### Provided information ###
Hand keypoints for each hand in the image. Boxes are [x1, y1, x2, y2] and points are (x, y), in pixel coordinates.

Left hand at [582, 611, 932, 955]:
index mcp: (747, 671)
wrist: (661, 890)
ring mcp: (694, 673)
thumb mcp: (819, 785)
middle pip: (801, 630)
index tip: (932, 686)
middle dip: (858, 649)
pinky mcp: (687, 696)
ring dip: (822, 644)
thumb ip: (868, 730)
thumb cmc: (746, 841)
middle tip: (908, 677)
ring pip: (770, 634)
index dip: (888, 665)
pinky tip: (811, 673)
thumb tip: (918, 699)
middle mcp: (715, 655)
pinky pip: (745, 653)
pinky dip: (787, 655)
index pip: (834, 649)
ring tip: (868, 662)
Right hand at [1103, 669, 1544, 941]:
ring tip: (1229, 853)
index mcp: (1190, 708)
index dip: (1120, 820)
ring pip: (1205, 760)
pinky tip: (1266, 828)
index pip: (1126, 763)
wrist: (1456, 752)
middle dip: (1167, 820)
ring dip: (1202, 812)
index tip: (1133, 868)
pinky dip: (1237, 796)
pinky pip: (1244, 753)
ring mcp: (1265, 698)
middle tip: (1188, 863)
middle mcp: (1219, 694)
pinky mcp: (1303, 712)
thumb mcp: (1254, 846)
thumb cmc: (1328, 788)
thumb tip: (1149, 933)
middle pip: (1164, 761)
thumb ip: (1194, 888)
###
### Provided information ###
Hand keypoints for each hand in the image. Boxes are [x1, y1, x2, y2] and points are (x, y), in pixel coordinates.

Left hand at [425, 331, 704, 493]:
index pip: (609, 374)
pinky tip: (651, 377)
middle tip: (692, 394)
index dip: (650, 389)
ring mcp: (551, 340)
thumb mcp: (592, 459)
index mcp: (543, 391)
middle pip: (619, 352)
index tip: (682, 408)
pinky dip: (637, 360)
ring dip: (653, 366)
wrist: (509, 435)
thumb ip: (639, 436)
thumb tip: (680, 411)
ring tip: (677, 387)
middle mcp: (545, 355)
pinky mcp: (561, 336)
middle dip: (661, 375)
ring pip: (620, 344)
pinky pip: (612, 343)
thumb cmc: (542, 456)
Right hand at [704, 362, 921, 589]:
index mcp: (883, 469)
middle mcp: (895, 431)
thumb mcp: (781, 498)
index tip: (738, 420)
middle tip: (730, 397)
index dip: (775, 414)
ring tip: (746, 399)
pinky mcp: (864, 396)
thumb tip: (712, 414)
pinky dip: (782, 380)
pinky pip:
###
— Prompt —
Return, word for word, the lines of the data above from the line with "middle mcp: (715, 655)" through the line with "thumb ip: (1194, 888)", inclusive.

— Your solution —
middle mcp: (715, 655)
pinky pip: (745, 653)
pinky dip: (787, 655)
index pip: (834, 649)
ring tip: (868, 662)
Right hand at [1103, 669, 1544, 941]:
ring tip: (1229, 853)
index mcp: (1190, 708)
index dip: (1120, 820)
ring pip: (1205, 760)
pinky tip: (1266, 828)
index pip: (1126, 763)
wrist: (1456, 752)
middle dip: (1167, 820)
ring dip: (1202, 812)
index tip: (1133, 868)
pinky dip: (1237, 796)
pinky pip: (1244, 753)
ring mcp: (1265, 698)
middle tip: (1188, 863)
middle mcp: (1219, 694)
pinky mcp: (1303, 712)
thumb mcp: (1254, 846)
thumb cmc: (1328, 788)
thumb tip: (1149, 933)
middle pip: (1164, 761)
thumb ip: (1194, 888)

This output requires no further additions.